Empecé a reírme, pero me cortó empujándome contra una de las puertas del retrete. Me besó en el cuello, sobre las clavículas, y después deslizó los tirantes de mi vestido hasta que mis pechos, sin sujetador, quedaron al descubierto. Los estrujó entre sus manos al tiempo que se agachaba y me besaba el vientre. Me apresuré a subirme el vestido y a mostrarle el tanguita negro.

—Me pones a mil —susurró entrecortadamente, con su nariz hundida en la tela de mi ropa interior.

Apoyé las manos en su cabeza y me agarré a su pelo, con el corazón a cien. Sus manos todavía estaban en mis pechos, masajeándolos tal como sólo él sabía hacer.

—Quítate tú las bragas —me pidió. Lo hice enseguida, azuzada por las ganas de soltar todo el placer que tenía acumulado en el vientre.

Mi tanga cayó al suelo con un susurro, y Germán lo cogió y, para mi sorpresa, se lo guardó en el bolsillo de la chaqueta. Unos segundos después tenía sus labios en mi pubis, rozándolo con una suavidad que despertaba en mí un relámpago tras otro. Sus manos subieron desde mis tobillos hasta mis muslos, y entonces alzó el rostro y me miró con una sonrisa traviesa.

—Ábrete tú.

Le devolví la sonrisa, embargada por el deseo. Llevé las manos a mi sexo y me lo fui abriendo lentamente para observar todos sus gestos. Me gustaba depilarme casi por completo, así que estaba totalmente expuesta a él. No perdió el tiempo y, cogiéndome de las nalgas con posesión, me acercó a su rostro. En cuanto su lengua lamió la parte interna de mis labios, se me escapó un pequeño grito y pensé que esa noche moriría allí mismo. Todo mi cuerpo se arqueó al notar un mordisquito en el clítoris. Alcé una pierna y la apoyé en su hombro para que pudiera explorarme mejor.
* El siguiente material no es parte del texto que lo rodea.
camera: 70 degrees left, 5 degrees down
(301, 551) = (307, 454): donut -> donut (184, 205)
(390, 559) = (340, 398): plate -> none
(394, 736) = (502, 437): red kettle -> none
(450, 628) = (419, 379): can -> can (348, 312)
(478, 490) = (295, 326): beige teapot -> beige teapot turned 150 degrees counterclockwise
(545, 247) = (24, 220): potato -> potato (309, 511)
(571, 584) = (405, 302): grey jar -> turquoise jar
Sin soltarme del trasero, recorrió todo mi sexo hasta que las cosquillas me empezaron a asomar por los dedos de los pies y supe que no tardaría en terminar. Germán también conocía mi cuerpo y sus reacciones a la perfección así que, en cuanto notó que mi sexo se contraía, se apartó y me miró con los labios rojos y brillantes.
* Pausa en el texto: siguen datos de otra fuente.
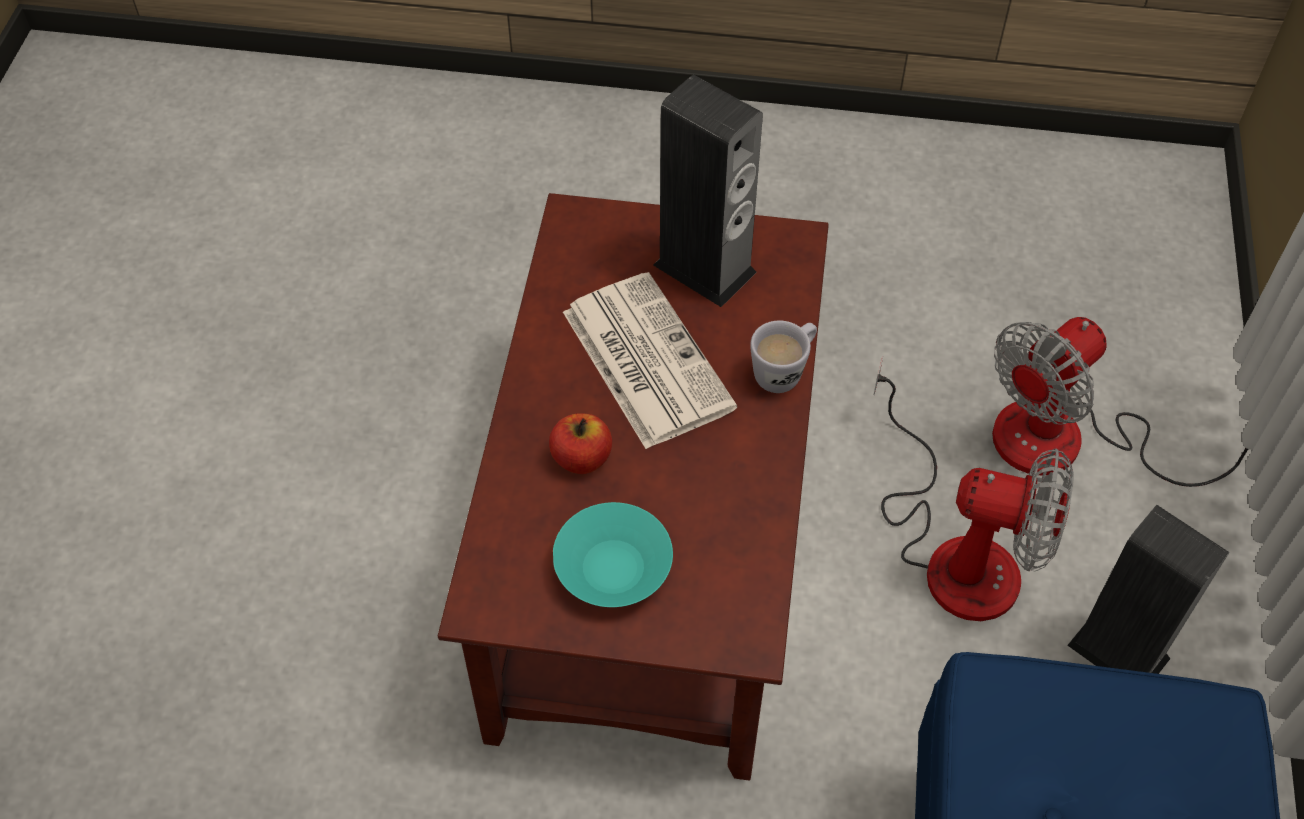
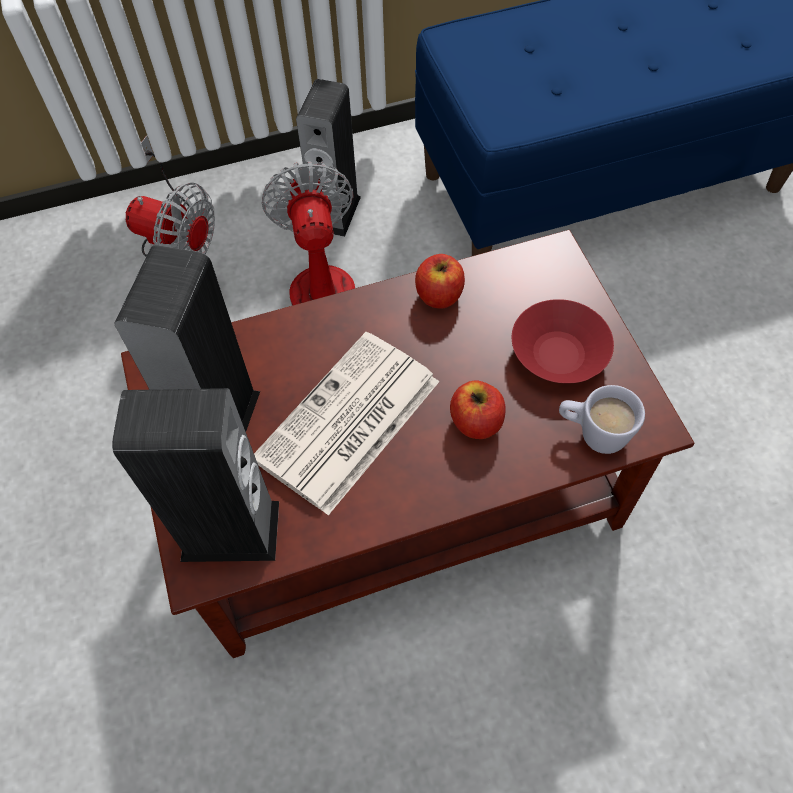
camera: 115 degrees left, 5 degrees up
(592, 245) = (230, 531): none -> speaker
(612, 568) = (558, 355): turquoise bowl -> red bowl
(754, 497) = (439, 295): none -> apple
(784, 371) = (308, 321): white mug -> white mug (592, 433)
—¿Por qué paras…? —me quejé con un jadeo. No me dejó hablar más porque me sostuvo en volandas y me llevó a los lavamanos para sentarme en uno mientras su boca, mojada por mis flujos, devoraba la mía. Puse las manos sobre su pantalón y me apresuré a quitárselo. En cuanto cayó al suelo, me deshice de su bóxer y su increíble sexo apuntó hacia mí.

—Vamos, Germán, fóllame —le supliqué, apoyándome en el lavabo con la espalda arqueada.

Soltó un gruñido y me sujetó del trasero al tiempo que con la otra mano en su sexo buscaba mi entrada. El fuego me quemó en cuanto se adentró en mí, lentamente, haciéndome sufrir. Mi sexo se fue acoplando al suyo hasta que una agradable familiaridad me envolvió. Entonces dio una sacudida y otra, y empezó a penetrarme de manera dura y violenta, provocando que mis nalgas impactaran una y otra vez contra la helada cerámica. Apoyé las manos en sus hombros para no caerme. Nuestros gemidos se entrelazaron en una danza salvaje, sudorosa, llena de constelaciones que flotaban alrededor.

—¡Dios, Meli! Dios… —jadeó en mi cuello, metiéndose y saliendo una y otra vez de mí con profundas sacudidas.

Clavé las uñas en su ancha espalda, con la cabeza echada hacia atrás y los ojos cerrados, meciéndome en las intensas oleadas que aparecían en cada una de las partes de mi cuerpo. Germán trazó círculos con sus caderas, arrancándome un gemido tras otro, sin poder contenerlos ya. Si había alguien fuera, no me importaba. Lo único que deseaba era sentir y dejarme caer en el orgasmo que se avecinaba.

—Quiero oírte gemir cada día de mi vida —murmuró en mi piel—. Me vuelve loco ese sonido… Se me ha clavado en la mente.

Enrollé mis largas piernas alrededor de su cintura y me pegué aún más a él. Me sujetó para que no me hiciera daño con el lavamanos y continuó con sus acometidas, cada vez más fuertes, hasta que algo en el vientre empezó a temblarme y supe que, en cualquier momento, rozaría una estrella.

—Nunca me cansaré de ti, Melissa —me susurró al oído—. Jamás…

Me fui en sus brazos entre gritos y temblores. Me estrechó contra sí, y pronto lo noté derramarse en mí. Sus palabras retumbaron en mi mente, conduciéndome hacia un éxtasis casi místico.

Pero mintió… al final se cansó. Se aburrió de mí y me rompió en cientos de pedacitos. Sus palabras atronaron en mi cabeza durante tanto tiempo… Aún hoy, de vez en cuando, lo hacen.